In a land far, far away, during a time that few remember (1990), Golden Axe was released on the PC-Engine. This isn’t a detailed look into the life and times for PC-Engine and even mentioning it here is putting me at risk of being drawn and quarted by on-fire meth head giraffes.
No, today we’re going to look at the deep plot and subtext contained within the intermission screens of Golden Axe. You remember them, don’t you? The screens that keep the action humming along with a pretty tinkly song that tinkles ever so tinkly? Well, they are contained within the PC-Engine port…to a degree.
Yes, dear reader, in a cocaine fueled daze, the developers of Golden Axe for PC-Engine seem to have ripped a hole in space-time from which flowed forth the secrets of the universe that go beyond anything you could have ever imagined. If you’ve ever seen Event Horizon, think that but with less of Sam Neil gouging his own eyes out.
Here we have an intermission screen, informing us of our heroes intention of traveling through Turtle Village to reach Death Adder…or does it? You see, the wording and structure of these sentences does not match any patterns ever seen by human eyes. You can trust me here, as I have no formal qualifications, so I know what I am talking about.
Swown is apparently an older synonym for “swoon” which could mean that perhaps Ax, Tyris and Gillius are flirting with the allure of evil. After all, Adders reach over the land is extensive and if they were to join him as generals, they would prosper. Either that or they are asserting that Adder is perhaps motivated by the love of a royal in another kingdom and his entire campaign across the land has been to win the hand of a certain Princess, with him as King.
The addition of “Death=Adder” has a few interpretations. First of all, literally asserting that Adder is Death incarnate. His sword has felled many warriors after all. Alternatively this could be referencing the biblical serpent that tempted Adam and Eve, but instead of linking back to temptation it represents change, as in the meaning in tarot. Times are, after all, turbulent in the land. It’s either that or this was written by a pre-schooler who just found out snakes are poisonous and was trying be super helpful by telling us that if we poke an adder in the face with our chubby digits, it will bite our tender nibblets and we’ll die.
Finally, Turtle Village. A village made from turtles…or for turtles? This is perhaps, the most baffling entry. Consider the implications of building a house out of turtles. First, they move, like, everywhere and trying to stack two on top of each other is really hard. The worst part is that they don’t speak English, so giving them instructions like “stop eating each other” has no effect. Finally, while I had limited success duct taping two turtles together, the terrified terrapins urinated everywhere like a broken sprinkler which acts like a solvent, ruining any forms of adhesion.

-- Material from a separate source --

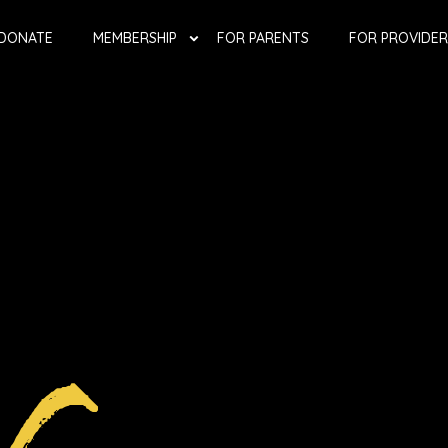
DONATE
MEMBERSHIP
FOR PARENTS
FOR PROVIDER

Also, touching on the point of Death = Adder in his castle. The game makes no assertion that he is doing anything wrong. Aren’t they going after Death Adder? What if Death = Adder is some sort of teenage rock band who decided on an awful name because they don’t know they are idiots yet? Most teenagers don’t realise they are idiots until at least after high school, when they reflect on their behaviour and it becomes plainly obvious that they are morons.
So, there they are, jamming in their dad’s castle. All of a sudden, three burly heroes bust through the doors and begin cutting them to pieces and summoning fire dragons that burn their castle down while their mother is making hot pockets. Suddenly, reasonably priced sports sedans and scented candles are flying through the air while three complete strangers stand over the mangled corpse of a terrible band. Ax Battler, realising what has happened, looks around and begins to shout “I’M NOT GOING BACK TO JAIL MAN” before carjacking a passing real estate agent and slamming his Mercedes into a McDonald’s.
Tyris begins crying inconsolably and Gillius, still woozy from the explosion, wanders off a bridge and falls head first into the sun-roof of a bus containing the LA Clippers, who after mistaking him for a Make a Wish Foundation child, offer to give him a season pass to all of their games. So, it actually turned out kind of o.k.
After detailed analysis, it can only be assumed that the person writing this basically didn’t care and was just slamming an entire salmon onto their keyboard while rubbing the cash on their face that they were inevitably paid with to construct these screens.